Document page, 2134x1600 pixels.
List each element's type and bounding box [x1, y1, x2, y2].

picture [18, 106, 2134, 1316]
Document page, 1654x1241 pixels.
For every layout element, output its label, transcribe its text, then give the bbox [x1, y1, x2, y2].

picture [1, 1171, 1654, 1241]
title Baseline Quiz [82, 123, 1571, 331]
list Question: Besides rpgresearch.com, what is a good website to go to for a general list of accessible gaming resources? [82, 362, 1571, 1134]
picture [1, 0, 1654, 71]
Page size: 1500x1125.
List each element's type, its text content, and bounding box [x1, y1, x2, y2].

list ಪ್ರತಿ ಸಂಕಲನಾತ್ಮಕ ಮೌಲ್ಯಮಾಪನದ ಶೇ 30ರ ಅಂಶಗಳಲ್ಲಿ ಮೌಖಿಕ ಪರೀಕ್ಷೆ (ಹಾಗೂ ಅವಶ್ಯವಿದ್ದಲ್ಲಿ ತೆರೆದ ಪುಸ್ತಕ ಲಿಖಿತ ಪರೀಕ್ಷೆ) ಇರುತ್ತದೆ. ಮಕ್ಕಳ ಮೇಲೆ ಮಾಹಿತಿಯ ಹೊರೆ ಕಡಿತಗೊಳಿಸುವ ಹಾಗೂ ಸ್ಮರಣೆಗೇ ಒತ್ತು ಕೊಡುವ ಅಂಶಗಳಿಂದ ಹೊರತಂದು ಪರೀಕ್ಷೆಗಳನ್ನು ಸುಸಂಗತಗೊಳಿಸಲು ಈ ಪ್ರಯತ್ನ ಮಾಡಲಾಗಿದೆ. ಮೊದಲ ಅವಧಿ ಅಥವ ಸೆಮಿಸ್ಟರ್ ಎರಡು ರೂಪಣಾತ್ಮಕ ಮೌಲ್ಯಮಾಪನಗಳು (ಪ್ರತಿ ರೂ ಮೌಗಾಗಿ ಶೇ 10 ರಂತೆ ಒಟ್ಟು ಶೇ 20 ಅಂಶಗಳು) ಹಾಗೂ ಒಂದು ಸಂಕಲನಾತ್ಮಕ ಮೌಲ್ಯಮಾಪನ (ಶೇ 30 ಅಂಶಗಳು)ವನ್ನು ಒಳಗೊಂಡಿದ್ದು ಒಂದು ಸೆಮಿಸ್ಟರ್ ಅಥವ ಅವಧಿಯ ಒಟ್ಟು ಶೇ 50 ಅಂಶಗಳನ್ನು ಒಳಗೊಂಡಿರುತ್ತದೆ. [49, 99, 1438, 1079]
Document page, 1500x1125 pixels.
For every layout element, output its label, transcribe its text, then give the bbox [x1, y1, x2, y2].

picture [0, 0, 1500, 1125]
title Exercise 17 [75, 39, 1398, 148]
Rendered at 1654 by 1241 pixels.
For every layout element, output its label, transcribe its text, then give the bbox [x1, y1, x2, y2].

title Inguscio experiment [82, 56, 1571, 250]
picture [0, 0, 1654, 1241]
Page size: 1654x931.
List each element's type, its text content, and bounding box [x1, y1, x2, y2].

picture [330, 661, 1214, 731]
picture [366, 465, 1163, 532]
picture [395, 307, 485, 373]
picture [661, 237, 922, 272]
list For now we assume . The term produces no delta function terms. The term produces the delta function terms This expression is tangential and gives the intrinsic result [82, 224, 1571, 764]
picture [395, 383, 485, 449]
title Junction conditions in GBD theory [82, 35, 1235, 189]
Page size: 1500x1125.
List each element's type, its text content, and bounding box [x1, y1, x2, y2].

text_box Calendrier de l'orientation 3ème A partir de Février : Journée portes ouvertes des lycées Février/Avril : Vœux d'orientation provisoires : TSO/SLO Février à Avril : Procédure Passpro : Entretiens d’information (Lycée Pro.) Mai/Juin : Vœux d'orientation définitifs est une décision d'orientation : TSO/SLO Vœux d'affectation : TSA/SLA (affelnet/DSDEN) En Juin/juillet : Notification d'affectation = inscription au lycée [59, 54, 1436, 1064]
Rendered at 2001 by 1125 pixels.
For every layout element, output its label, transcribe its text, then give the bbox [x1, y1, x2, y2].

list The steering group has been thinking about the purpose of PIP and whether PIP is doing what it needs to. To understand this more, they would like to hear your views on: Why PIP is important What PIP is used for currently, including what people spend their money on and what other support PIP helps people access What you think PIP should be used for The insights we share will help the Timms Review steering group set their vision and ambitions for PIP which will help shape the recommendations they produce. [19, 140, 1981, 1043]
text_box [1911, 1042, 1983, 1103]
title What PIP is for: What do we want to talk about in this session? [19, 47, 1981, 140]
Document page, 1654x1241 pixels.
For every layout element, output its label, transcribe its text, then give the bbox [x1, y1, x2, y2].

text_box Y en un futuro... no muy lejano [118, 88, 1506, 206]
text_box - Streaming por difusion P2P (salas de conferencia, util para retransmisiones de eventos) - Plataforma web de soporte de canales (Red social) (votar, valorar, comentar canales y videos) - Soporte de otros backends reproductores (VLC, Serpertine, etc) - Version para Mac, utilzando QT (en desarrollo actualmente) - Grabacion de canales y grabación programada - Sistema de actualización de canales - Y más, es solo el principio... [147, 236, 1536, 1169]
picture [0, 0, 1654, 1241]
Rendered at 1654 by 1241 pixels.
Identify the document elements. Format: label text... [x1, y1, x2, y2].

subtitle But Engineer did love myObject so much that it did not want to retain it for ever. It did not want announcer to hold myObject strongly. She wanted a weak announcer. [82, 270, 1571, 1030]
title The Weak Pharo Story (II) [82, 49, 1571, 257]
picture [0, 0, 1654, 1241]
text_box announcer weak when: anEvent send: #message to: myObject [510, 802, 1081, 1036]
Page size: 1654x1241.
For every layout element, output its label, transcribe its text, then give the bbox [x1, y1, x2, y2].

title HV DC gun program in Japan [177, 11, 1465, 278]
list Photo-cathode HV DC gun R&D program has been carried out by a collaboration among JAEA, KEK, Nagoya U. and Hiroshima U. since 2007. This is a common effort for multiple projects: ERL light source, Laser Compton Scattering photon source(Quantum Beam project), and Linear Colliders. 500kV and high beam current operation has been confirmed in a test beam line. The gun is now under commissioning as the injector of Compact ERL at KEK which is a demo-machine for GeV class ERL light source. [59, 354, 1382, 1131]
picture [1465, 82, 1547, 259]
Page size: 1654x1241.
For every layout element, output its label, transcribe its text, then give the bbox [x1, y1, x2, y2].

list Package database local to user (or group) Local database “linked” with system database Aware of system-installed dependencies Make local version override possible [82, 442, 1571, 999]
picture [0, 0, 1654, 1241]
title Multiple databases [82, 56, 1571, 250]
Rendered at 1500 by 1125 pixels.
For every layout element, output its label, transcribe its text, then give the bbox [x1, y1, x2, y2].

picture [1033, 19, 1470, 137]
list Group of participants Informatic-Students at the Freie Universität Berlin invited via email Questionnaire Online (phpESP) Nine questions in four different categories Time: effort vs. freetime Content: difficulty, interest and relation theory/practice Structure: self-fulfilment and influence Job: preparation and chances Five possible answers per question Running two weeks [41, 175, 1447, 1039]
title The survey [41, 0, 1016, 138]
──────
OPDRACHT: Verander in alle regels hierboven elke keer "layout element" in "page element" en geef de regels daarna opnieuw. Laat al het andere ongewijzigd.

JUIST ANTWOORD:
Document page, 2134x1600 pixels.
List each element's type and bounding box [x1, y1, x2, y2].

picture [18, 106, 2134, 1316]
Document page, 1654x1241 pixels.
For every page element, output its label, transcribe its text, then give the bbox [x1, y1, x2, y2].

picture [1, 1171, 1654, 1241]
title Baseline Quiz [82, 123, 1571, 331]
list Question: Besides rpgresearch.com, what is a good website to go to for a general list of accessible gaming resources? [82, 362, 1571, 1134]
picture [1, 0, 1654, 71]
Page size: 1500x1125.
List each element's type, its text content, and bounding box [x1, y1, x2, y2].

list ಪ್ರತಿ ಸಂಕಲನಾತ್ಮಕ ಮೌಲ್ಯಮಾಪನದ ಶೇ 30ರ ಅಂಶಗಳಲ್ಲಿ ಮೌಖಿಕ ಪರೀಕ್ಷೆ (ಹಾಗೂ ಅವಶ್ಯವಿದ್ದಲ್ಲಿ ತೆರೆದ ಪುಸ್ತಕ ಲಿಖಿತ ಪರೀಕ್ಷೆ) ಇರುತ್ತದೆ. ಮಕ್ಕಳ ಮೇಲೆ ಮಾಹಿತಿಯ ಹೊರೆ ಕಡಿತಗೊಳಿಸುವ ಹಾಗೂ ಸ್ಮರಣೆಗೇ ಒತ್ತು ಕೊಡುವ ಅಂಶಗಳಿಂದ ಹೊರತಂದು ಪರೀಕ್ಷೆಗಳನ್ನು ಸುಸಂಗತಗೊಳಿಸಲು ಈ ಪ್ರಯತ್ನ ಮಾಡಲಾಗಿದೆ. ಮೊದಲ ಅವಧಿ ಅಥವ ಸೆಮಿಸ್ಟರ್ ಎರಡು ರೂಪಣಾತ್ಮಕ ಮೌಲ್ಯಮಾಪನಗಳು (ಪ್ರತಿ ರೂ ಮೌಗಾಗಿ ಶೇ 10 ರಂತೆ ಒಟ್ಟು ಶೇ 20 ಅಂಶಗಳು) ಹಾಗೂ ಒಂದು ಸಂಕಲನಾತ್ಮಕ ಮೌಲ್ಯಮಾಪನ (ಶೇ 30 ಅಂಶಗಳು)ವನ್ನು ಒಳಗೊಂಡಿದ್ದು ಒಂದು ಸೆಮಿಸ್ಟರ್ ಅಥವ ಅವಧಿಯ ಒಟ್ಟು ಶೇ 50 ಅಂಶಗಳನ್ನು ಒಳಗೊಂಡಿರುತ್ತದೆ. [49, 99, 1438, 1079]
Document page, 1500x1125 pixels.
For every page element, output its label, transcribe its text, then give the bbox [x1, y1, x2, y2].

picture [0, 0, 1500, 1125]
title Exercise 17 [75, 39, 1398, 148]
Rendered at 1654 by 1241 pixels.
For every page element, output its label, transcribe its text, then give the bbox [x1, y1, x2, y2].

title Inguscio experiment [82, 56, 1571, 250]
picture [0, 0, 1654, 1241]
Page size: 1654x931.
List each element's type, its text content, and bounding box [x1, y1, x2, y2].

picture [330, 661, 1214, 731]
picture [366, 465, 1163, 532]
picture [395, 307, 485, 373]
picture [661, 237, 922, 272]
list For now we assume . The term produces no delta function terms. The term produces the delta function terms This expression is tangential and gives the intrinsic result [82, 224, 1571, 764]
picture [395, 383, 485, 449]
title Junction conditions in GBD theory [82, 35, 1235, 189]
Page size: 1500x1125.
List each element's type, its text content, and bounding box [x1, y1, x2, y2].

text_box Calendrier de l'orientation 3ème A partir de Février : Journée portes ouvertes des lycées Février/Avril : Vœux d'orientation provisoires : TSO/SLO Février à Avril : Procédure Passpro : Entretiens d’information (Lycée Pro.) Mai/Juin : Vœux d'orientation définitifs est une décision d'orientation : TSO/SLO Vœux d'affectation : TSA/SLA (affelnet/DSDEN) En Juin/juillet : Notification d'affectation = inscription au lycée [59, 54, 1436, 1064]
Rendered at 2001 by 1125 pixels.
For every page element, output its label, transcribe its text, then give the bbox [x1, y1, x2, y2].

list The steering group has been thinking about the purpose of PIP and whether PIP is doing what it needs to. To understand this more, they would like to hear your views on: Why PIP is important What PIP is used for currently, including what people spend their money on and what other support PIP helps people access What you think PIP should be used for The insights we share will help the Timms Review steering group set their vision and ambitions for PIP which will help shape the recommendations they produce. [19, 140, 1981, 1043]
text_box [1911, 1042, 1983, 1103]
title What PIP is for: What do we want to talk about in this session? [19, 47, 1981, 140]
Document page, 1654x1241 pixels.
For every page element, output its label, transcribe its text, then give the bbox [x1, y1, x2, y2].

text_box Y en un futuro... no muy lejano [118, 88, 1506, 206]
text_box - Streaming por difusion P2P (salas de conferencia, util para retransmisiones de eventos) - Plataforma web de soporte de canales (Red social) (votar, valorar, comentar canales y videos) - Soporte de otros backends reproductores (VLC, Serpertine, etc) - Version para Mac, utilzando QT (en desarrollo actualmente) - Grabacion de canales y grabación programada - Sistema de actualización de canales - Y más, es solo el principio... [147, 236, 1536, 1169]
picture [0, 0, 1654, 1241]
Rendered at 1654 by 1241 pixels.
Identify the document elements. Format: label text... [x1, y1, x2, y2].

subtitle But Engineer did love myObject so much that it did not want to retain it for ever. It did not want announcer to hold myObject strongly. She wanted a weak announcer. [82, 270, 1571, 1030]
title The Weak Pharo Story (II) [82, 49, 1571, 257]
picture [0, 0, 1654, 1241]
text_box announcer weak when: anEvent send: #message to: myObject [510, 802, 1081, 1036]
Page size: 1654x1241.
For every page element, output its label, transcribe its text, then give the bbox [x1, y1, x2, y2].

title HV DC gun program in Japan [177, 11, 1465, 278]
list Photo-cathode HV DC gun R&D program has been carried out by a collaboration among JAEA, KEK, Nagoya U. and Hiroshima U. since 2007. This is a common effort for multiple projects: ERL light source, Laser Compton Scattering photon source(Quantum Beam project), and Linear Colliders. 500kV and high beam current operation has been confirmed in a test beam line. The gun is now under commissioning as the injector of Compact ERL at KEK which is a demo-machine for GeV class ERL light source. [59, 354, 1382, 1131]
picture [1465, 82, 1547, 259]
Page size: 1654x1241.
For every page element, output its label, transcribe its text, then give the bbox [x1, y1, x2, y2].

list Package database local to user (or group) Local database “linked” with system database Aware of system-installed dependencies Make local version override possible [82, 442, 1571, 999]
picture [0, 0, 1654, 1241]
title Multiple databases [82, 56, 1571, 250]
Rendered at 1500 by 1125 pixels.
For every page element, output its label, transcribe its text, then give the bbox [x1, y1, x2, y2].

picture [1033, 19, 1470, 137]
list Group of participants Informatic-Students at the Freie Universität Berlin invited via email Questionnaire Online (phpESP) Nine questions in four different categories Time: effort vs. freetime Content: difficulty, interest and relation theory/practice Structure: self-fulfilment and influence Job: preparation and chances Five possible answers per question Running two weeks [41, 175, 1447, 1039]
title The survey [41, 0, 1016, 138]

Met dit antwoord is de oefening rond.